Natur und Sprachen vereinen

„Wir freuen uns, dass wir unsere Erfahrungen im Rahmen eines fruchtbaren Austauschs zwischen Vertreterinnen ladinischer und isländischer Bildungseinrichtungen einbringen können“, unterstreicht der Landesrat für ladinische Bildung und Kultur, Daniel Alfreider. „Nicht nur die Vielfalt unserer Sprachen, sondern auch die Vielfalt unserer Natur- und Kulturlandschaft wird im ladinischen Bildungssystem bereits im Kindergarten vermittelt, denn: Sprachen und Natur vereinen.
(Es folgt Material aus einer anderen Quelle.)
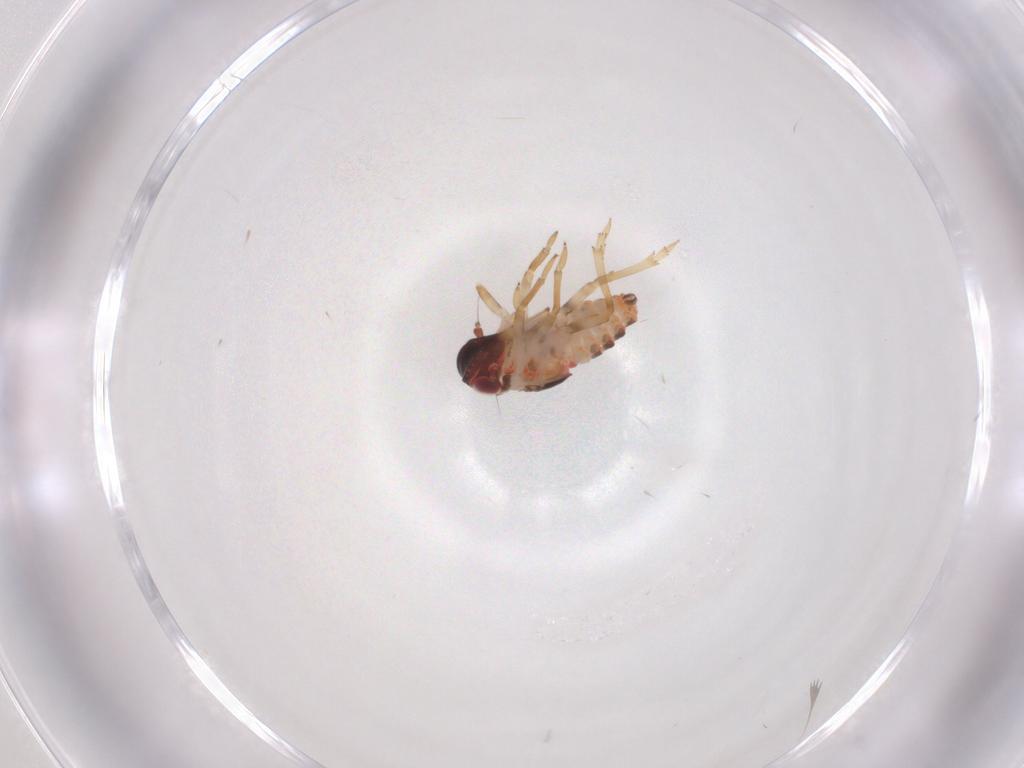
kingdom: Animalia
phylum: Arthropoda
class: Insecta
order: Hemiptera
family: Issidae
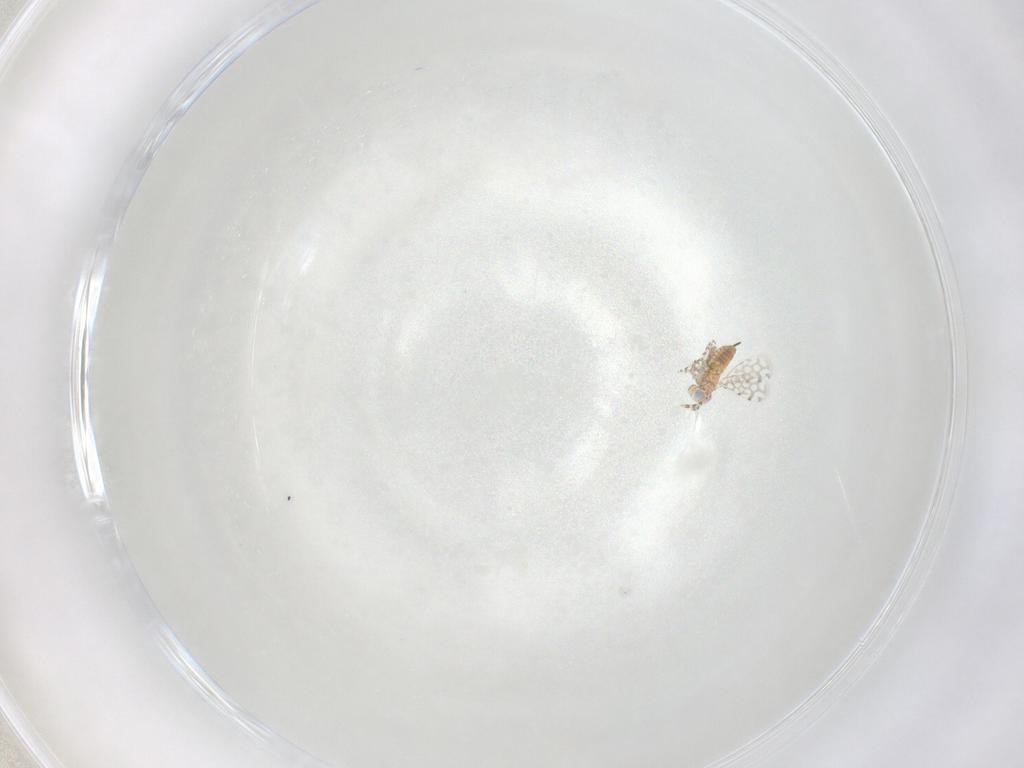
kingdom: Animalia
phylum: Arthropoda
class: Insecta
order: Hymenoptera
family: Aphelinidae
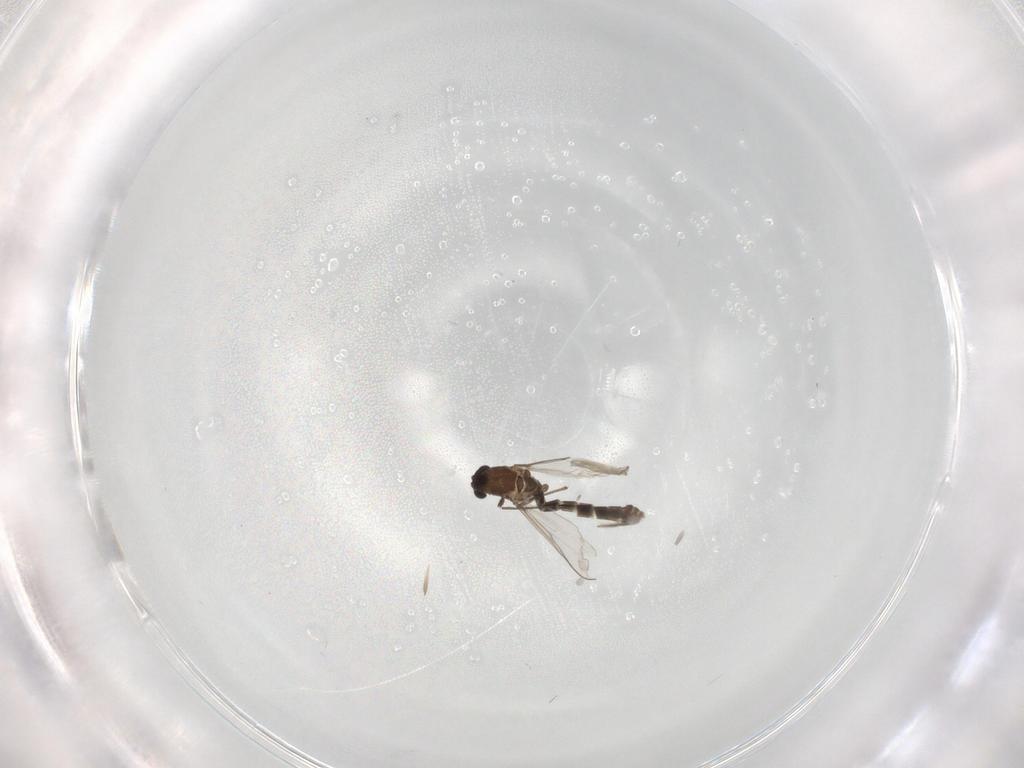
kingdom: Animalia
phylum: Arthropoda
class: Insecta
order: Diptera
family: Chironomidae
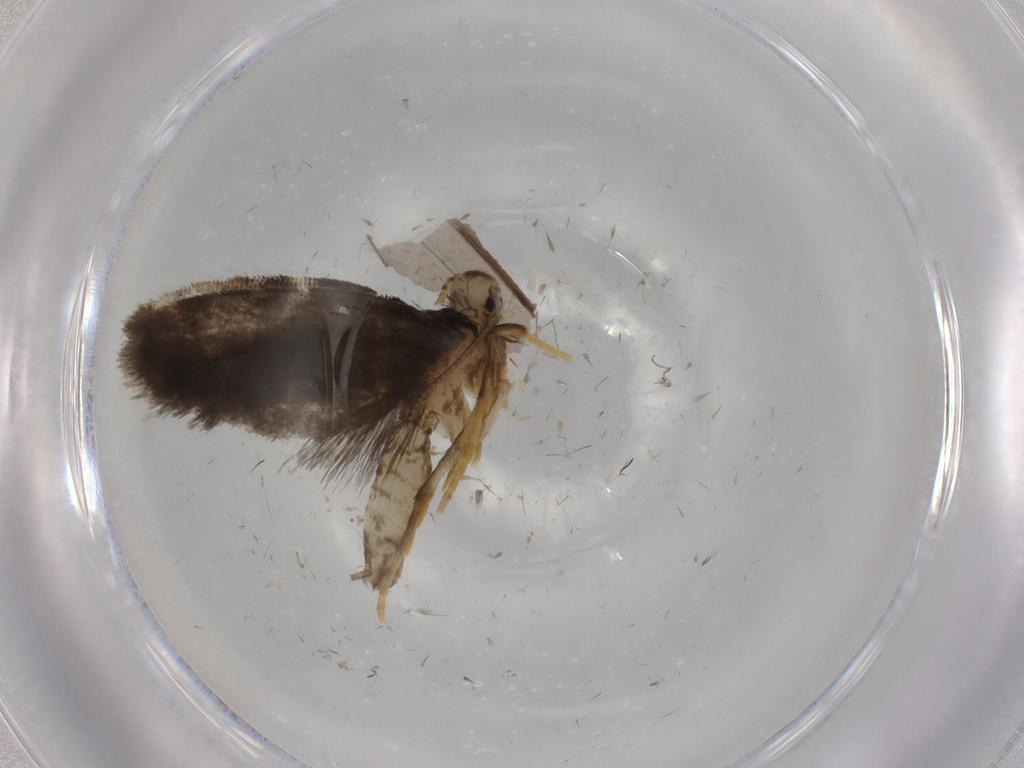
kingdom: Animalia
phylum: Arthropoda
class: Insecta
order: Lepidoptera
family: Psychidae
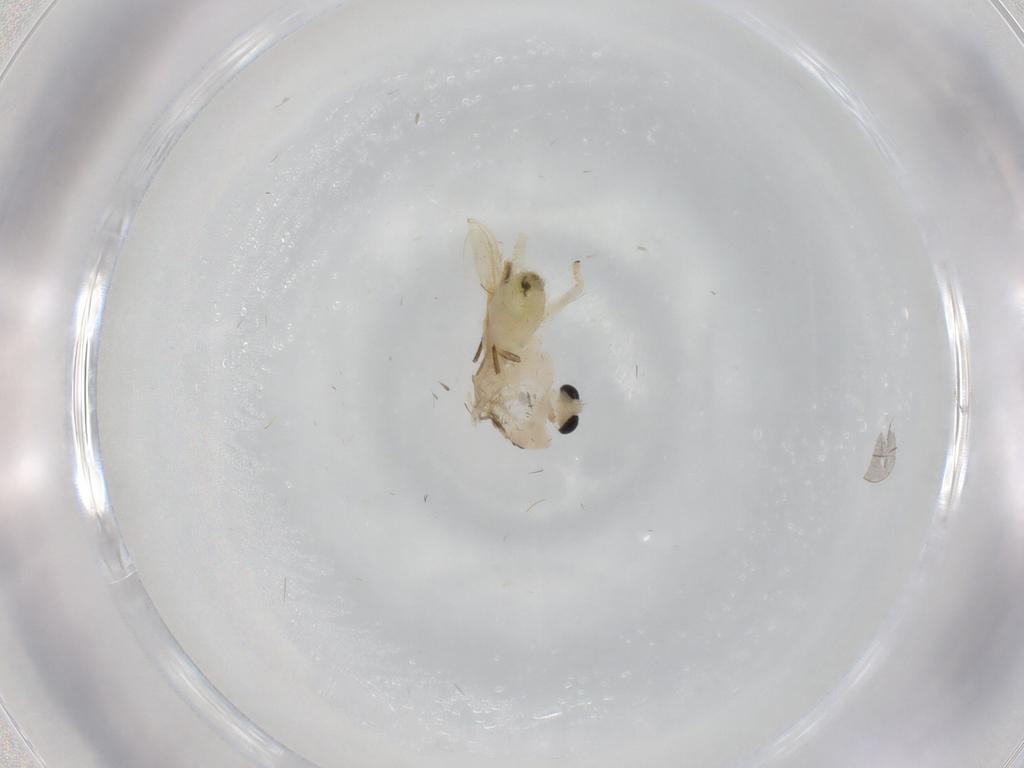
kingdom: Animalia
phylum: Arthropoda
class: Insecta
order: Diptera
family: Chironomidae
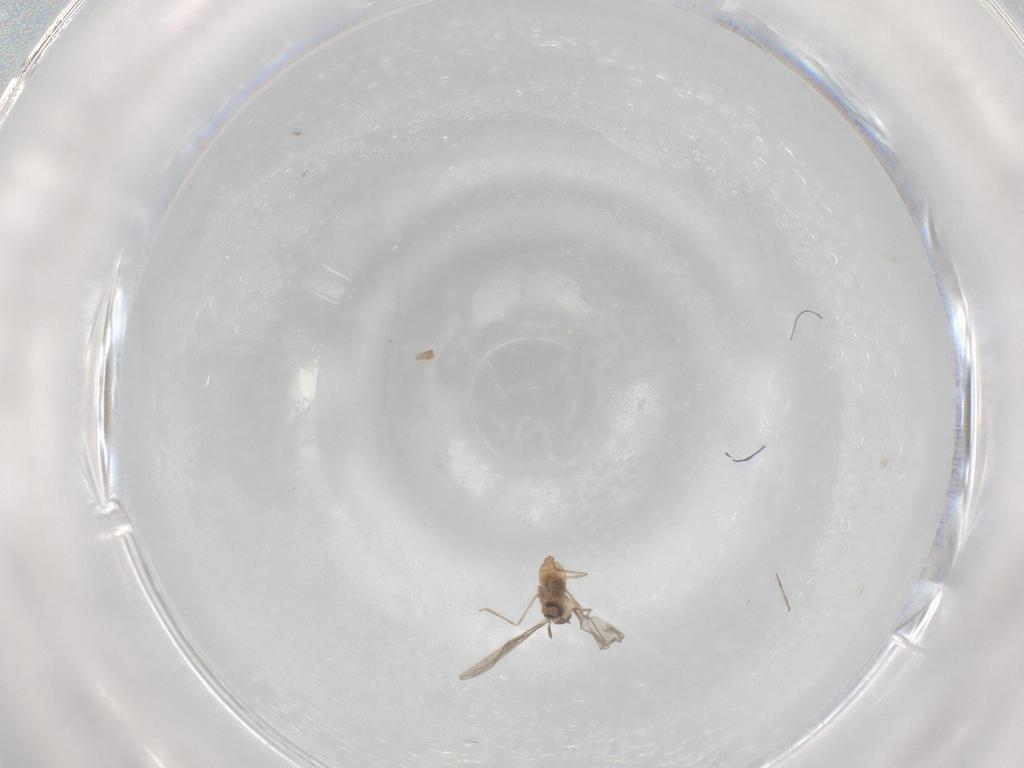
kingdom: Animalia
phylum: Arthropoda
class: Insecta
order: Diptera
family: Cecidomyiidae
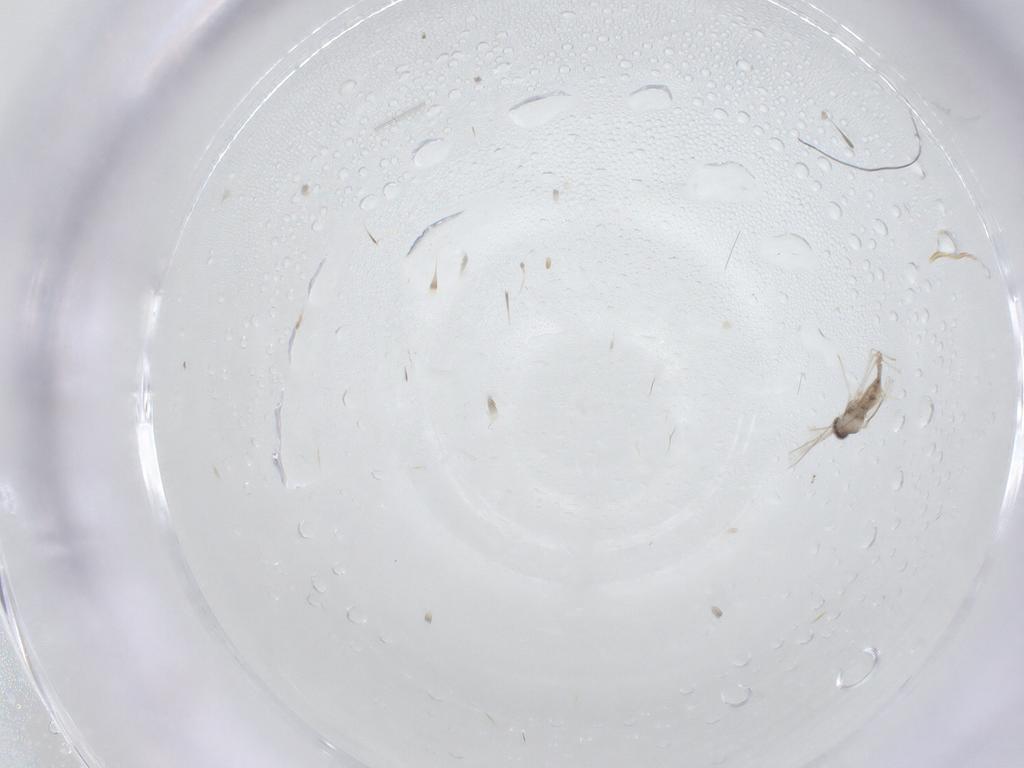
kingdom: Animalia
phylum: Arthropoda
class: Insecta
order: Diptera
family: Cecidomyiidae
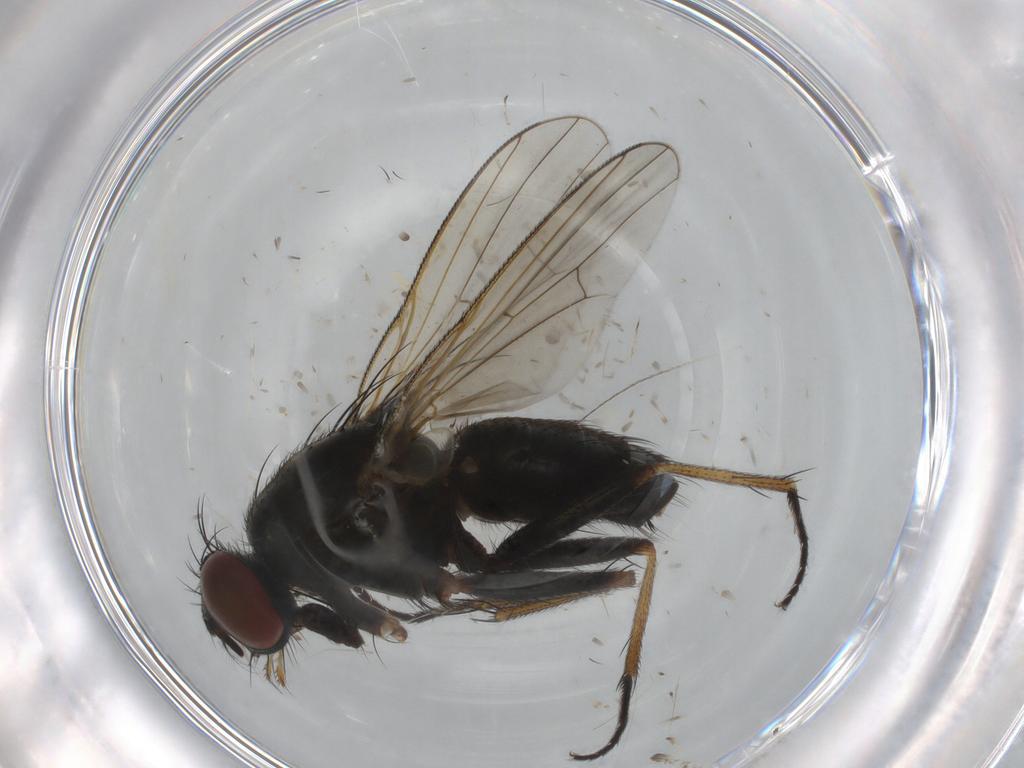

Wenn die Natur hautnah erlebt werden kann, können bereits im Kindergarten wertvolle Impulse für den Umgang mit der Natur und eine gesunde Ernährung vermittelt werden.“

„Der Kontakt und der Austausch zwischen Vertreterinnen verschiedener europäischer Bildungseinrichtungen bieten den ladinischen Kindergärten die Möglichkeit zu einem positiven Vergleich wie auch die Gelegenheit, voneinander zu lernen“, betont die Direktorin des Ressorts Ladinische Bildung und Kultur, Edith Ploner. „Vor allem die Initiative von Seiten der Bildungsdelegation aus Island und das darauffolgende positive Feedback haben uns sehr erfreut und dienen als Motivation, um in diesem für die Entwicklung und das Lernen unserer Söhne und Töchter so wichtigen Bereich weiterhin professionell zu arbeiten.“

Die erste Mitarbeiterin der Kindergartendirektorin Ingrid Mussner hatte sich zur Waldpädagogin ausbilden lassen und referiert seitdem intern und extern auf diesem Fachgebiet. Das Vorhandensein dieser spezifischen, internen Ressource des Kindergartensprengels „Ladinia“ kam dem Wunsch der isländischen Pädagoginnen entgegen, Aktivitäten kennenzulernen und praktisch zu erleben, die nach den Ansätzen der Waldpädagogik gestaltet sind.